Page excerpt:
Friday, December 27, 2013

The 'Would Have Dones'

Dear Analin,

Some of the hardest things about losing you are the 'would have dones'. Especially here at Christmas. 


For Christmas, we would have bought you presents. I would have bought you cute little pink Christmas outfits - most likely going over-board. I would have proudly shown you off at Christmas family parties, we would have left the Google Christmas party early so we could get home to you. We would have played with you in the water at Great Wolf Lodge, telling the other parents that you were two and half months old and doing great and yes, you were the youngest of 3 but you had two older brothers to look out for you and yes, that would just be amazing when you started school. We would have done family pictures with you in them, instead of your bear. Your Faster (aunt) Lise would have met you and Sebastian for the first time, instead of only Sebastian. Your Uncle Martin would have shared all the knowledge he has about raising girls - we would definitely have bought matching 'Dads Against Daughters Dating' t-shirts. My father's Christmas card would have included a paragraph about how big you were when you were born and how both you and Mommy were doing well. How I long for those words.


Instead, I missed you more intensely here at Christmas. I looked at every cute little Christmas outfit with sadness. I dreaded attending Christmas parties and didn't attend the Google party this year - simply because I couldn't face it. I looked on with a broken heart as the other parents played with their newborns in the water at Great Wolf Lodge, never once getting to share with them what a beautiful girl you are and how amazing your brothers have been since you were born. Your Faster Lise played with Sebastian in the toddler-pool and I just wished so much that she was looking after both you and him. My father's Christmas card had a paragraph about you and about how perfect you are - but it missed that line - that both you and Mommy were doing well. 


I envisioned so many moments as you grew inside your Mommy. So many hopes and dreams. Your Mommy wrote about the joy of finding out you were a girl. From that moment on, I started longing for that moment when you would call me 'Daddy'. I will long for that forever.


I miss you, Analin.


Daddy.

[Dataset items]

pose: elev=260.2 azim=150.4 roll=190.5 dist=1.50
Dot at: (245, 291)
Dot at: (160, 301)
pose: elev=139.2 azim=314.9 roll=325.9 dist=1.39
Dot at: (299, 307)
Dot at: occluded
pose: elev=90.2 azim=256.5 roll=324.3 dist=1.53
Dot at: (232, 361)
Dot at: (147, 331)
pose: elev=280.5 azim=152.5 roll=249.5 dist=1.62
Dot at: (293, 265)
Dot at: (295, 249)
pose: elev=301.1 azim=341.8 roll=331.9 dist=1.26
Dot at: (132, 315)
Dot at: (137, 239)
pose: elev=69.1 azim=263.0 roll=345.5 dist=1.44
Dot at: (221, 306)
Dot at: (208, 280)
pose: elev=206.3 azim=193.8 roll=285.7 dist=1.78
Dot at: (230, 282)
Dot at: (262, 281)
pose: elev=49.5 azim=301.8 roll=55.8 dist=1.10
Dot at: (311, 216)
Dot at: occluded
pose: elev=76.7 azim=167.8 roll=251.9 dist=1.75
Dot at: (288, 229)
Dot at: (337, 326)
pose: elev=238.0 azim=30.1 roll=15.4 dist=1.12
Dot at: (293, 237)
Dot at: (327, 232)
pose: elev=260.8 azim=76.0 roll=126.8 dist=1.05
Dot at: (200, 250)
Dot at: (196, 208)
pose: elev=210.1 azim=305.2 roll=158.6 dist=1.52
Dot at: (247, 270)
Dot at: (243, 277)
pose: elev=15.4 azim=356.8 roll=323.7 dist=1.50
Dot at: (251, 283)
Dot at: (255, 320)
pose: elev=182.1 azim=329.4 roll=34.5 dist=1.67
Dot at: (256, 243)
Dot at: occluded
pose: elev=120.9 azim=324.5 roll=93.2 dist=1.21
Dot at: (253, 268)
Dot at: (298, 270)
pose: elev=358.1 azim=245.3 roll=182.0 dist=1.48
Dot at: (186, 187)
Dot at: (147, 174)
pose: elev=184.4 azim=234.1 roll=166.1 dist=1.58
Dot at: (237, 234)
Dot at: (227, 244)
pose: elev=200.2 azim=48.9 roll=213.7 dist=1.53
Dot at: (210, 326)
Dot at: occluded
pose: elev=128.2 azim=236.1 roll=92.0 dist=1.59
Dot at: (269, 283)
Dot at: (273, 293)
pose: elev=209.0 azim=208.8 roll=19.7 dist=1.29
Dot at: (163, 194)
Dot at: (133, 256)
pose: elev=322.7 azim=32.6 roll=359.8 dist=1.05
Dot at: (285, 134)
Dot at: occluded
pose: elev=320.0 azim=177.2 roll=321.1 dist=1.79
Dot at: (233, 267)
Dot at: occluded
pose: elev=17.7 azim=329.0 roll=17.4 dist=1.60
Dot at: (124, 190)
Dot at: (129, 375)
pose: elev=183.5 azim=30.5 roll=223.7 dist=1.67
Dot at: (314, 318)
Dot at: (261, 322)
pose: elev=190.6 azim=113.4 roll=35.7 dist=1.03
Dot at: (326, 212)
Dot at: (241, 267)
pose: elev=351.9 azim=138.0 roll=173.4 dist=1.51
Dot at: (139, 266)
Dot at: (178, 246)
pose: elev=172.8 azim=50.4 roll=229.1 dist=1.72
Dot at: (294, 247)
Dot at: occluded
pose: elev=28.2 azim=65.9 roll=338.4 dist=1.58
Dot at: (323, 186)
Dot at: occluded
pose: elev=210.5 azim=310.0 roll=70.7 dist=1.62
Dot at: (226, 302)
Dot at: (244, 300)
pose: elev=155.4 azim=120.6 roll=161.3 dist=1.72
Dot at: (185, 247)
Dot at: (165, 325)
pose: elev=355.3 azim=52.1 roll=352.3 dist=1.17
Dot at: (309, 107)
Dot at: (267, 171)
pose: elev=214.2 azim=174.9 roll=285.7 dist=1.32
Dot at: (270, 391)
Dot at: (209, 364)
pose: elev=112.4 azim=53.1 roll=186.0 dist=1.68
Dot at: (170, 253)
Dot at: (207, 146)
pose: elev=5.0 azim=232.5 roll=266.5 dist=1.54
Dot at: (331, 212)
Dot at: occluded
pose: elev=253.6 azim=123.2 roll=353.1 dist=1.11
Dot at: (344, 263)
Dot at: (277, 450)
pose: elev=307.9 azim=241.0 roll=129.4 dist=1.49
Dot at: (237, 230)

Required tasks:
1. Answer these about the letter:
(a) Which Christmas party did the writer skip this year?
(b) Where did the writer watch other parents play with their newborns in the water?
(c) After the news that the baby was a girl, what moment did the writer begin longing for?
2. In the listing, render as a JSON list of strings the lines starting with the line containing "pose: elev=76.7 azim=167.8" and continuing through the line containing "Dot at: (327, 232)". Give one string per line.

Answers:
1.
(a) The Google Christmas party.
(b) At Great Wolf Lodge.
(c) The moment she would call the writer 'Daddy'.

2.
[
  "pose: elev=76.7 azim=167.8 roll=251.9 dist=1.75",
  "Dot at: (288, 229)",
  "Dot at: (337, 326)",
  "pose: elev=238.0 azim=30.1 roll=15.4 dist=1.12",
  "Dot at: (293, 237)",
  "Dot at: (327, 232)"
]